I have seen members of the Haringey authority on one occasion on their own and on one occasion together with other authority members. While I believe that it was unwise of them earlier to associate themselves with the claim being made by the public service unions, I am satisfied that there is no question that the schools have been closed for that reason. Haringey has made efforts to try to reopen the schools, and I have further urged this.

Mr. Pavitt

Will my right hon. Friend seek to avoid the tremendously emotional build-up that tends to present these problems in terms of victory and defeat, like some kind of huge game? Will she be prepared to show flexibility and common sense in reaching a settlement at an early opportunity? At the same time, will she take urgent and immediate action on the dispute that is building up on the teachers' front?

Mrs. Williams

I recognise the wisdom of what my hon. Friend says. In his authority area of Brent the caretakers returned to work yesterday, and now all the schools are open. That followed some very careful contact between the local authority and the unions concerned.

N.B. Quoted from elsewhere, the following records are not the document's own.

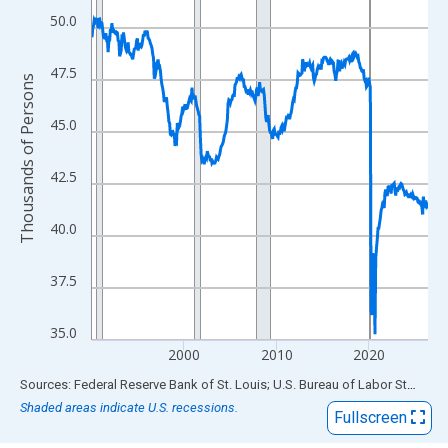
View as data table, Chart
50.0
The chart has 1 X axis displaying xAxis. Data ranges from 1990
The chart has 2 Y axes displaying Thousands of Persons and yA
47.5
Thousands of Persons
45.0
42.5
40.0
37.5
35.0
2000
2010
2020
End of interactive chart.
Sources: Federal Reserve Bank of St. Louis; U.S. Bureau of Labor Statistics
Shaded areas indicate U.S. recessions.
Fullscreen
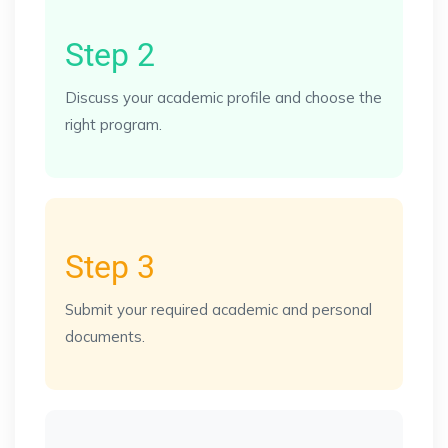
Step 2
Discuss your academic profile and choose the
right program.
Step 3
Submit your required academic and personal
documents.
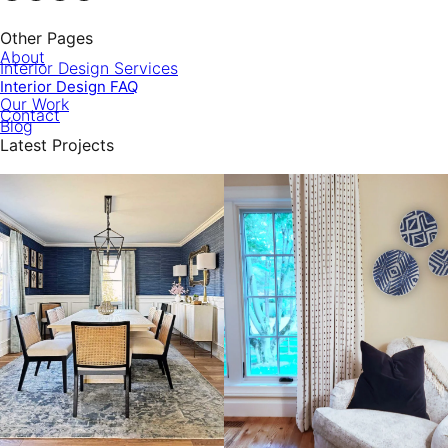
Other Pages
About
Interior Design Services
Interior Design FAQ
Our Work
Contact
Blog
Latest Projects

On the second question, I have every reason to believe that the teachers will act responsibly over their own pay claim. I am sure that they would not wish to impose further industrial action upon children who have already suffered so much disruption this year.


Mr. Speaker

Earlier this afternoon, during the private notice question to the right hon. Lady the Secretary of State for Education and Science, I made a mistake. I want to tell the House of that mistake, because I always try to be fair to hon. Members where matters affect their constituency interests. During the exchanges there were several references to Haringey. I called one hon. Gentleman from that area, but I did not call the hon. Member for Hornsey (Mr. Rossi). I want the hon. Gentleman and the House to know that if an hon. Member's constituency is referred to, as it was by two hon. Members in this instance, I usually call those hon. Members who represent the area concerned.

Mr. Rossi

I thank you, Mr. Speaker, for putting that on the record. This is a matter of interest to my constituents.

As the right hon. Lady the Secretary of State for Education and Science has kindly remained in her place, may I ask you, Mr. Speaker, on a point of order, whether it is in order for me to ask her, in the fourth week of the closure of schools, whether she is aware that the Haringey council is refusing willing teachers access to obtain papers—

Mr. Speaker

Order. The hon. Gentleman asked me to deal with a point of order. The answer is that unfortunately that would not be in order at this stage.